Continuing with the theme of self-publishing. The company I chose to deal with is called AuthorHouse. It describes itself as a "leader in the self-publishing industry".
A site run by the Science Fiction and Fantasy Writers of America, Inc. which is devoted to vanity publishers and subsidy publishers, has various links to checking out all kinds of publishers and the like. One of which, is called "Preditors & Editors", a guide to publishing and writing services for serious writers. On this site, when you look up AuthorHouse, you'll see it's not recommended by them because they call it a 'vanity publisher'.
By the same token, when I decided to Google info on AuthorHouse, the second link to show up after the one for AuthorHouse, was one called "Dog Ear Publishing", which was listed in the Preditors & Editors site as a self-publishing company. Go figure.
It did some nice comparisons on the three majors out there, one of which was AuthorHouse. After reading the some of the articles in it, there were some pluses and minuses to AuthorHouse that got me to really think about going with AuthorHouse long term. One of the major pluses was that this company was recommended to me by an author who has about eight good mystery novels published through them.
Basically, what I'll probably do, is do one and out with them for my first novel. Since self-publishing is/can be expensive and it's something not for the faint of heart, I can consider this to be valuable lesson that I can use towards my ultimate goal of finding a commercial publisher.
For the immediate future, at least I can work on marketing/selling my first one while writing the second. And if anything, it will give me something of a "carrot" to offer people, when I start knocking on doors again.
And if it doesn't work out that way in the long run, then I can continue with my adventures in self-publishing. Either way, it's gonna be a funky roller coaster ride.
Getting back to my novel. After purchasing the service contract for my book, things began moving rather quickly. Last week, I had a call with the designer regarding the interior and exterior of my book, which I think went relatively well. I'm shooting for a cover that expresses the beauty of love as it relates to nature (since its a romance novel) and for the body text, I'm going to be using the Palatino Linotype font. It's soft and easy on the eyes, which is my personal preference.

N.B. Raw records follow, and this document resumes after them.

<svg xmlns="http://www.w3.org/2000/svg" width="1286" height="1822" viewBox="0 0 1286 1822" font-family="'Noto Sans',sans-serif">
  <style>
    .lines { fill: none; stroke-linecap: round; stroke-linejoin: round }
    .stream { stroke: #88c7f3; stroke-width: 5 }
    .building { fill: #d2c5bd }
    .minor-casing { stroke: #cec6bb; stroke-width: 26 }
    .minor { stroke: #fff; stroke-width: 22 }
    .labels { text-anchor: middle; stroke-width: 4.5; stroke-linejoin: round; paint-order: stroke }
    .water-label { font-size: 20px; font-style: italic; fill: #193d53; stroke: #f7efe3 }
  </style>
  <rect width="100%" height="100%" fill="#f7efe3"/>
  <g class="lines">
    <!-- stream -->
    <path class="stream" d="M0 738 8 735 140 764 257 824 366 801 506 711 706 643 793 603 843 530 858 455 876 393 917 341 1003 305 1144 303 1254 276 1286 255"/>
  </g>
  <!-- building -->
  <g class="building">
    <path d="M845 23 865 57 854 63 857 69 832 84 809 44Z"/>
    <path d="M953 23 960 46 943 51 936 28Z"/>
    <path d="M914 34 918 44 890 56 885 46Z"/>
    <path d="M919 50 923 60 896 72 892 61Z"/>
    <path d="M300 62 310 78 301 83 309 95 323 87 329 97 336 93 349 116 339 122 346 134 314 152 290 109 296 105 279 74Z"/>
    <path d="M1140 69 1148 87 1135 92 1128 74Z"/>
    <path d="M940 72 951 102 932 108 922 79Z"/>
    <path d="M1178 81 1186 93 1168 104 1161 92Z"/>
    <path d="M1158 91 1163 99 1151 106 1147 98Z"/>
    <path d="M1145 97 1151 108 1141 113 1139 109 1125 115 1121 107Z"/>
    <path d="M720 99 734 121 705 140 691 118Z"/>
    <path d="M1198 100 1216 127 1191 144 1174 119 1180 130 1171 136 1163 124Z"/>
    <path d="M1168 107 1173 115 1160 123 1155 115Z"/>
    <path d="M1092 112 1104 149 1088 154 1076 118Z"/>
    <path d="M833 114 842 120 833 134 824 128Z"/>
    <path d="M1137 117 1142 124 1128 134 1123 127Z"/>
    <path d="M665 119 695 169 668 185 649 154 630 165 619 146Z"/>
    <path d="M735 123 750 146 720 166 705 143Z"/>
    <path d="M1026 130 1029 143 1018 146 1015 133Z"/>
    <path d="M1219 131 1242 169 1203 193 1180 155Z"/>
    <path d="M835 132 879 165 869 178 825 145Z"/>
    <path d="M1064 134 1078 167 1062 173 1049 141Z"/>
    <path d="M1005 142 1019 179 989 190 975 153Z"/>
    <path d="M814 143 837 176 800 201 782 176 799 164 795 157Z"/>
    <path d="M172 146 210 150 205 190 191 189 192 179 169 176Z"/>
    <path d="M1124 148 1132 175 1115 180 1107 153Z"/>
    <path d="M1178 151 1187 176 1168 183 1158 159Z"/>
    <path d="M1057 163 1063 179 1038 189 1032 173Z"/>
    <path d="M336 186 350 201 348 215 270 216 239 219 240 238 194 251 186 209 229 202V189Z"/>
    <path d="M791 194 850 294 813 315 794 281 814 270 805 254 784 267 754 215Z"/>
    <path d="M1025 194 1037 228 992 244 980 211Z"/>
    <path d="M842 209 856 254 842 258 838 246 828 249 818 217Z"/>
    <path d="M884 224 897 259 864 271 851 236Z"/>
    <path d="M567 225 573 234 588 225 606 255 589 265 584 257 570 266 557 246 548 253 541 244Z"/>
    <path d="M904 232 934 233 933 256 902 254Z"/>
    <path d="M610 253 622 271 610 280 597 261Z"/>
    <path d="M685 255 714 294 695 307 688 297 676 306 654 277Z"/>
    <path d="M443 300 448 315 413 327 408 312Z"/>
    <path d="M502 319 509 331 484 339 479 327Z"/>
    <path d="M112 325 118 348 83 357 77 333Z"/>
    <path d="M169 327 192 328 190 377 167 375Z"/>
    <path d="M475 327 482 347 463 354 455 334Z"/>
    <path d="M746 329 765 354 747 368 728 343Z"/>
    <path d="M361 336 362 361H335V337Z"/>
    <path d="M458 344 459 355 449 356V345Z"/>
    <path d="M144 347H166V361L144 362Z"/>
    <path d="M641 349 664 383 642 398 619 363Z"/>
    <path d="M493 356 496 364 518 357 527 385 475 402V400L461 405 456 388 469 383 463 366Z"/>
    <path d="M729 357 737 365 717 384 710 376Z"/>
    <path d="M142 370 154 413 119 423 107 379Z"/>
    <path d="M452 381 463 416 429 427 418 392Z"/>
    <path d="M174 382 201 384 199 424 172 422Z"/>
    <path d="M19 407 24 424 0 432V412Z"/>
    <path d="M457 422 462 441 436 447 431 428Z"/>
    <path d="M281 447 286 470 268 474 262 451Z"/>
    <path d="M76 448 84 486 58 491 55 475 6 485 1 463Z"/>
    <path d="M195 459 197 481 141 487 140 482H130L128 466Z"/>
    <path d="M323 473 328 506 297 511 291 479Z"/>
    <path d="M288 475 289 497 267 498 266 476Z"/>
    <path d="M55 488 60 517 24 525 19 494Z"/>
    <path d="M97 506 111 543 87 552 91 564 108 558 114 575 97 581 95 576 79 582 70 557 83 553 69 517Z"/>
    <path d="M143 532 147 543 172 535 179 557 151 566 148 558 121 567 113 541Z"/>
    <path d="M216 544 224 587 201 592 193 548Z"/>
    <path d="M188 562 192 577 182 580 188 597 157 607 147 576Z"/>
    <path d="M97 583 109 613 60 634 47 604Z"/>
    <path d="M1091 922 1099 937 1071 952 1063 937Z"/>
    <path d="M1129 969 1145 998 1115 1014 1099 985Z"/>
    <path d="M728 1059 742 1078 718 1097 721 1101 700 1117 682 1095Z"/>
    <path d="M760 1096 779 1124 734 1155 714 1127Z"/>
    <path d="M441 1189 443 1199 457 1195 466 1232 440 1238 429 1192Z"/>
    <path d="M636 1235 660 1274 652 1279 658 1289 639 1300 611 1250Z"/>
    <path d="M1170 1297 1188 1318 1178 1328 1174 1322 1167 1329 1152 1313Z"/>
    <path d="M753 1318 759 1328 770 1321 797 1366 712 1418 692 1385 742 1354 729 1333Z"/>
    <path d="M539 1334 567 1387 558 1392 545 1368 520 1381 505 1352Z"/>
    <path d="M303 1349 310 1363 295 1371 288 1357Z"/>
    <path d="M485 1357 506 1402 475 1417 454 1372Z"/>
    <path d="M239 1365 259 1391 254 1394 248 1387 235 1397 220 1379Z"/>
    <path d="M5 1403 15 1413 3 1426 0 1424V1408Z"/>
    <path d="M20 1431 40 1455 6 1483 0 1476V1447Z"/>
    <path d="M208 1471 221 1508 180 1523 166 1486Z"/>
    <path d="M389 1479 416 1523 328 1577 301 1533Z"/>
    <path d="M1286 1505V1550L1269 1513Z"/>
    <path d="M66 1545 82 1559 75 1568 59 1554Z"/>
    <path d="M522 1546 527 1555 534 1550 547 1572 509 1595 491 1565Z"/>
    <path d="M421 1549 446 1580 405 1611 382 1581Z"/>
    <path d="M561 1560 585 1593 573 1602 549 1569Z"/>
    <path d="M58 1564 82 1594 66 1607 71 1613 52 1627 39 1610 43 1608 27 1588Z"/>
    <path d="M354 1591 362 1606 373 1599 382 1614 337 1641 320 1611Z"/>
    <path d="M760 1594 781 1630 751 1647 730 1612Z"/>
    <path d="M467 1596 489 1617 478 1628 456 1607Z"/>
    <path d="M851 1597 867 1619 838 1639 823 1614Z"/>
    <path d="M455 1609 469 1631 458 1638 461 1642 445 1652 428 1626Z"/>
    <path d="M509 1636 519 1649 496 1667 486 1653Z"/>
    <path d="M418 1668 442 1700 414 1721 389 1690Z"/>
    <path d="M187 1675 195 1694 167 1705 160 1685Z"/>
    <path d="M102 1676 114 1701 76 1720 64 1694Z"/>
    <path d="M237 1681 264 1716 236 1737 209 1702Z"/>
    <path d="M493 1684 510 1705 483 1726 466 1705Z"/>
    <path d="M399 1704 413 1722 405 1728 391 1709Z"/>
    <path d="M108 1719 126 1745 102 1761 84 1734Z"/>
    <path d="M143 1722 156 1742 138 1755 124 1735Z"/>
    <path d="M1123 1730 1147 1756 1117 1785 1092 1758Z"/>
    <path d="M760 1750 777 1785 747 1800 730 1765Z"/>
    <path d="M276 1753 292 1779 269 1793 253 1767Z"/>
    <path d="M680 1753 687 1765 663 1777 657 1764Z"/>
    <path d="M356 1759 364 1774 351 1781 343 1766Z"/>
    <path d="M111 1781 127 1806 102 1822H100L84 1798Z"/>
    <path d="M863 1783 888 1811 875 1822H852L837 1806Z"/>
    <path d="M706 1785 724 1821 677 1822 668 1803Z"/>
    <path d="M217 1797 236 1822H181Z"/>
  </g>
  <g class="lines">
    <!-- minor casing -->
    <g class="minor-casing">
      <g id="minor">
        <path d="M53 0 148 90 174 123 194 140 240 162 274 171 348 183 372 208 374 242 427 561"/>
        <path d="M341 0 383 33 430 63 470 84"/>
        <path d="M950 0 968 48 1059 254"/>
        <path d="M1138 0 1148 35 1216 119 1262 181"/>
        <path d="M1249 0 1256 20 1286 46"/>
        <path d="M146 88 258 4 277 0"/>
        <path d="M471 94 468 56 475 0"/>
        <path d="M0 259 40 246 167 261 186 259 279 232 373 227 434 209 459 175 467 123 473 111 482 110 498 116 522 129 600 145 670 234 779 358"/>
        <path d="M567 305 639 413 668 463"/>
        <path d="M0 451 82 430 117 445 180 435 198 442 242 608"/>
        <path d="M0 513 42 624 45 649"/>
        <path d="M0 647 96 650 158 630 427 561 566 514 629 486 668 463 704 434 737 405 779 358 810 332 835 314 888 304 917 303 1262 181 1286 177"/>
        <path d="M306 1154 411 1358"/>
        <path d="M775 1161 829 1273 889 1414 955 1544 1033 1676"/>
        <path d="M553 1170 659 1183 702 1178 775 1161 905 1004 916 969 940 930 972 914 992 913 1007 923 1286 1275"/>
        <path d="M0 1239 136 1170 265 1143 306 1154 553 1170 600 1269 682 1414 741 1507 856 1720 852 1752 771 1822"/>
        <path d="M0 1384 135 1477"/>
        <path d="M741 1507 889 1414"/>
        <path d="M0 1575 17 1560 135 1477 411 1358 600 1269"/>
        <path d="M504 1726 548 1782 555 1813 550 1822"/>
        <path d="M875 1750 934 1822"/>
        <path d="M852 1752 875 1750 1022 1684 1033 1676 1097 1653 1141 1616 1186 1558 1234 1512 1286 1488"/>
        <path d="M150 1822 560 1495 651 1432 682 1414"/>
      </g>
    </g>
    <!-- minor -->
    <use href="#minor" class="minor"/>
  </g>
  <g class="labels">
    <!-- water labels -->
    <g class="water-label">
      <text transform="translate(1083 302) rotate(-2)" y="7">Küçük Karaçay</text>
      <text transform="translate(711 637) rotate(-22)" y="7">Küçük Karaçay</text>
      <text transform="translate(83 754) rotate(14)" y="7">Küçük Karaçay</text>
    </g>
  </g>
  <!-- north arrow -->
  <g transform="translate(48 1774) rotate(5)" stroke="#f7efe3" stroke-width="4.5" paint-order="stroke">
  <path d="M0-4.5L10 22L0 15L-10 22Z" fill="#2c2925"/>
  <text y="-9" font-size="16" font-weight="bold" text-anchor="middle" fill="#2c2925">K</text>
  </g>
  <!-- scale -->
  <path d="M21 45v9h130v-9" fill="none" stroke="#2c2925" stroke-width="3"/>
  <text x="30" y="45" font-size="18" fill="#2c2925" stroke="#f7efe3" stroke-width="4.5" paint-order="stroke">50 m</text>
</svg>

As for the basic premise of the novel, first and foremost, I like to think of it as a real life romance. Not something that you would typically read of, but something more grounded in reality. The reality is an work place romance, or to be more precise, a love affair between co-workers, one not married and one is.
In addition to this love affair turned serious relationship, there is an important secondary plot line woven throughout the narrative. Because the lead character has started to develop a strong attachment to his co-worker, he becomes confused over his feelings for her. In trying to reconcile these feelings, he decides to put them down on paper. Originally meant to be an outlet for his emotions and nothing more, it soon turns into a volatile relationship that mirrors such a parallel course to his own relationship to his co-worker, that it becomes quite impossible to tell which one is real and which one is the product of an active imagination.